The direction of the wind determined the direction from which the planes arrived & departed. Always into it, never with the wind at their backs. He would watch them come or go. Only ever one side of the transaction. When the wind blew from the south, it was a kind of double whammy. The wind brought with it memories of his past, tangible, teasing. He was aware of it even without the planes. A point of origin. Not the original one, but important enough to provide Cartesian coordinates for all subsequent geography. & memorable enough so that, when the planes departed, moving right to left across the windows of his loungeroom, heading south, he longed to be on them.

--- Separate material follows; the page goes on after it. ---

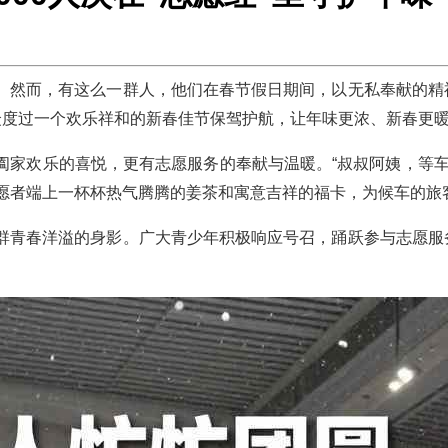
而，有这么一群人，他们在春节假日期间，以无私奉献的精神
众度过一个欢乐祥和的新春佳节保驾护航，让年味更浓、新春更
欢乐的喜悦，更有志愿服务的奉献与温暖。“叔叔阿姨，等车辛苦
志愿者端上一杯杯热气腾腾的姜茶和寓意吉祥的福卡，为候车的旅
春洋溢的身影。广大青少年积极响应号召，踊跃参与志愿服务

Mark Young lives in a small town in North Queensland in Australia, & has been publishing poetry for almost sixty years. He is the author of over forty books, primarily text poetry but also including speculative fiction, vispo, & art history. His work has been widely anthologized, & his essays & poetry translated into a number of languages. Recent poems have appeared or are to appear in BlazeVOX, Word for/Word, Marsh Hawk Review, Offcourse, Anti-Heroin Chic, & Hamilton Stone Review. He is the editor of Otoliths.

Ori Fienberg

V.

Fruit has no secrets under my shell,
said a turtle to a camel.
And the camel replied,
Love is a fruit.
Leaves of Grass has as much memory
as a pear tree in the fall.
Leaves do not commit suicide,
but some are confused by the rake.

Editor’s note – This poem is part of an as-yet unpublished series of poems by this author called The Book of Answers in response to The Book of Questions by Pablo Neruda.

Star Seekers

When the darkness refused to
abate, they sent out a search party
for the sun and built a lighthouse
in the middle of the town, so it
would find its way home.

A Bundle of Warmth

A woman clutches a load of bread
to her chest and speaks as though
it were a baby; hush now sweet
thing: that’s only the sound of
winter losing its claws.

Ori’s short prose has appeared or is forthcoming in venues such as Essay Daily, PANK, Diagram, Mid-American Review, Subtropics, BOAAT, and decomP. He is a graduate of the Nonfiction Writing Program at the University of Iowa and works for Northeastern University.